▶ _Text zum Lesen_

______________________________

Die Nordex Group hat im zweiten Quartal 2026 im Segment Projekte (ohne Servicegeschäft) 3.054 MW an neuen Aufträgen verbucht — 32,2 Prozent mehr als ein Jahr zuvor (Q2 2025: 2.310 MW). Der Auftragseingang für das erste Halbjahr 2026 erreichte 4.923 MW, ein Plus von 9,6 Prozent gegenüber dem Vorjahr.
Zwischen April und Juni bestellten Kunden 496 Windkraftanlagen für Projekte in zehn Ländern, wobei Deutschland, die USA und die Türkei die stärksten Einzelmärkte waren. Der Anlagenhersteller meldete im Quartal rund 800 MW an Aufträgen in den Vereinigten Staaten.
Das Preisniveau blieb stabil. Der durchschnittliche Verkaufspreis lag im zweiten Quartal bei 0,97 Mio. EUR pro Megawatt, unverändert gegenüber dem Vorjahr, und im ersten Halbjahr bei 0,95 Mio. EUR pro Megawatt nach 0,92 Mio. EUR. Nordex führte den Anstieg im Halbjahr vor allem auf den Projektumfang und regionale Mix-Effekte zurück.
„Mit rund 800 Megawatt Auftragseingang in den USA haben wir in diesem Quartal einen wichtigen Meilenstein erreicht”, sagte José Luis Blanco, Vorstandsvorsitzender der Nordex Group. „Dieses Ergebnis spiegelt das Vertrauen wider, das unsere Kunden in uns setzen, sowie die Stärke unserer Organisation im amerikanischen Markt. Wir bleiben konsequent auf eine zuverlässige Projektumsetzung fokussiert.”
Mit Sitz in Hamburg hat Nordex seit 1985 mehr als 64 GW Windleistung in über 40 Märkten installiert und erzielte 2025 einen Konzernumsatz von rund 7,6 Mrd. EUR. Das Unternehmen beschäftigt mehr als 11.100 Menschen und betreibt Werke in Deutschland, Spanien, Brasilien, Indien, den USA und der Türkei. Das Portfolio konzentriert sich auf Onshore-Turbinen der Klassen 4 bis über 7 MW — ein Segment, das für den Onshore-Windausbau im Ostseeraum relevant ist.

______________________________

▶ _Die Daten_
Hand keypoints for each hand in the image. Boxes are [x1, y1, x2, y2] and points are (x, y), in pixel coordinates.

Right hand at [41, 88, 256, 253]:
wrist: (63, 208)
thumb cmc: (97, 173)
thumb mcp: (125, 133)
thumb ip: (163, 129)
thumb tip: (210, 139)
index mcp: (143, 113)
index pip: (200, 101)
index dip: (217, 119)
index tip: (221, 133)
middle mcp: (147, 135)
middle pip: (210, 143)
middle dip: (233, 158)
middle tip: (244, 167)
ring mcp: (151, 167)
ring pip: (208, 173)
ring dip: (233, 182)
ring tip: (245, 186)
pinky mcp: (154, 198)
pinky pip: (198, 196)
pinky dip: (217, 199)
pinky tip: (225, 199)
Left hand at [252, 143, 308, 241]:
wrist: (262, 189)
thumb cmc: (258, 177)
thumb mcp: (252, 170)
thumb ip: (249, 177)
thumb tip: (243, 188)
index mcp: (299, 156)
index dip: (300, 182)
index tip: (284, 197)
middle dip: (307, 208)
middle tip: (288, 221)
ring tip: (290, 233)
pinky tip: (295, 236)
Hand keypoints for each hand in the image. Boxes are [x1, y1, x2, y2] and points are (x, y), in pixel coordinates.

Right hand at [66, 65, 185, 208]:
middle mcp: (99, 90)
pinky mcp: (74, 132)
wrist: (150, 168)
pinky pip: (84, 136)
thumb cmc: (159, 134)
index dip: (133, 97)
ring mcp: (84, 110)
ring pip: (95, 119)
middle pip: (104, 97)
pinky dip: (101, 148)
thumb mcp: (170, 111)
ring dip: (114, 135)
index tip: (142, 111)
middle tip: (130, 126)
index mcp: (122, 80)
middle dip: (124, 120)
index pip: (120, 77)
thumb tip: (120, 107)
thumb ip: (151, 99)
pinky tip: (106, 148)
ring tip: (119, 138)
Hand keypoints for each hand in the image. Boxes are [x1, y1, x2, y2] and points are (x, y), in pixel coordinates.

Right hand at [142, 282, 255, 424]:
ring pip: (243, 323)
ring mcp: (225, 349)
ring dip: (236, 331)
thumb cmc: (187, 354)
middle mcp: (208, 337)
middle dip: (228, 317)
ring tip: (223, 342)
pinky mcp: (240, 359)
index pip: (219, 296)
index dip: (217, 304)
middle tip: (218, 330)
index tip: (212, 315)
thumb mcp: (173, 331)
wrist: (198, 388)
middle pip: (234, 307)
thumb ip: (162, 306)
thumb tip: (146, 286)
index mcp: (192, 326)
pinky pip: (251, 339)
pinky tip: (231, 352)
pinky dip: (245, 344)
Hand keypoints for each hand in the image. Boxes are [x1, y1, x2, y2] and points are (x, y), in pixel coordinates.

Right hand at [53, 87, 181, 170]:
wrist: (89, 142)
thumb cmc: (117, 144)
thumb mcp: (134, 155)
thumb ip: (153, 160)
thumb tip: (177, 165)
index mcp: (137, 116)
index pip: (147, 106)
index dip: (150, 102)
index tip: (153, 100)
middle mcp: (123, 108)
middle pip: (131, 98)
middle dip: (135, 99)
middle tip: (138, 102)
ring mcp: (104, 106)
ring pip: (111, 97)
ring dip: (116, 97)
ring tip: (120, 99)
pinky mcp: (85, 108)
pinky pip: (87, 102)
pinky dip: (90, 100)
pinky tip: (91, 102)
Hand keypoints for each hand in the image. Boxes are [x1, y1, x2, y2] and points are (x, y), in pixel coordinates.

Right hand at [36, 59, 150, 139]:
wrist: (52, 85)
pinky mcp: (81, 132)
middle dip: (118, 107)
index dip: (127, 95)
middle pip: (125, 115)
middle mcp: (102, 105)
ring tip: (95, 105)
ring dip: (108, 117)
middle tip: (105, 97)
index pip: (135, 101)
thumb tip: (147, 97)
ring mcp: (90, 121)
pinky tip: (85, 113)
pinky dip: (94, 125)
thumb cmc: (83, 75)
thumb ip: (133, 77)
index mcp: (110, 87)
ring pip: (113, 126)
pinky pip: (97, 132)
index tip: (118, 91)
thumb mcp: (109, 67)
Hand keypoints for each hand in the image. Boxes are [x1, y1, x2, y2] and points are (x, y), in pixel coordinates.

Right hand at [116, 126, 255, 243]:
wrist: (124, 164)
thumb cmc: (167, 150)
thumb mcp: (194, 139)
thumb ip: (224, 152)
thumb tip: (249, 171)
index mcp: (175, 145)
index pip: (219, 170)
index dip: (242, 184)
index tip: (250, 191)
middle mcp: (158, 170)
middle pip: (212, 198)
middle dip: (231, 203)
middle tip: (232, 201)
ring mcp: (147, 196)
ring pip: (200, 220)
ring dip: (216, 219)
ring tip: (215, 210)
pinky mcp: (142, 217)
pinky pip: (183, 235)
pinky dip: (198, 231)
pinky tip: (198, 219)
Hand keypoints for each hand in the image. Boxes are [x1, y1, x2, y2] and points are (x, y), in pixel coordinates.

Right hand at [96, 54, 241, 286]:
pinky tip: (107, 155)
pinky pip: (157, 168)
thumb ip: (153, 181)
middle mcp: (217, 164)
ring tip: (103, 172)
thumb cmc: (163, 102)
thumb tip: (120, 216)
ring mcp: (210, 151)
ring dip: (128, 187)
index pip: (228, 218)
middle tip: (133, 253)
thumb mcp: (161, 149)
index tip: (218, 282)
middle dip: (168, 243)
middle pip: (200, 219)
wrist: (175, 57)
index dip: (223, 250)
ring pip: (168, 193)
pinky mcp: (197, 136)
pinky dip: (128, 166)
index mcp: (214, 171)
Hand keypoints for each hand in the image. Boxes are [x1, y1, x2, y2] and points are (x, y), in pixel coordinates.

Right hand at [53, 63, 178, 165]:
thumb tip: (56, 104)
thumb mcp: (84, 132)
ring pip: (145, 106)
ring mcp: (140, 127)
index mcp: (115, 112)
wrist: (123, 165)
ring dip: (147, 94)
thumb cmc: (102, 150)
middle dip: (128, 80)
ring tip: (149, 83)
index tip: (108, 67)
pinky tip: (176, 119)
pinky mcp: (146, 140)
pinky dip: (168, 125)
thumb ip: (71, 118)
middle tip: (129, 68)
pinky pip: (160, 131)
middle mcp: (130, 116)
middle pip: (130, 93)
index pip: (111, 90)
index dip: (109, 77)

______________________________

▶ _Deine Aufgabe_
Schreib aus dem Text über die Nordex-Aufträge den Abschnitt Wort für Wort ab, der mit „Mit Sitz in“ beginnt und mit „Ostseeraum relevant ist.“ aufhört.

▶ _Lösung unten_
Mit Sitz in Hamburg hat Nordex seit 1985 mehr als 64 GW Windleistung in über 40 Märkten installiert und erzielte 2025 einen Konzernumsatz von rund 7,6 Mrd. EUR. Das Unternehmen beschäftigt mehr als 11.100 Menschen und betreibt Werke in Deutschland, Spanien, Brasilien, Indien, den USA und der Türkei. Das Portfolio konzentriert sich auf Onshore-Turbinen der Klassen 4 bis über 7 MW — ein Segment, das für den Onshore-Windausbau im Ostseeraum relevant ist.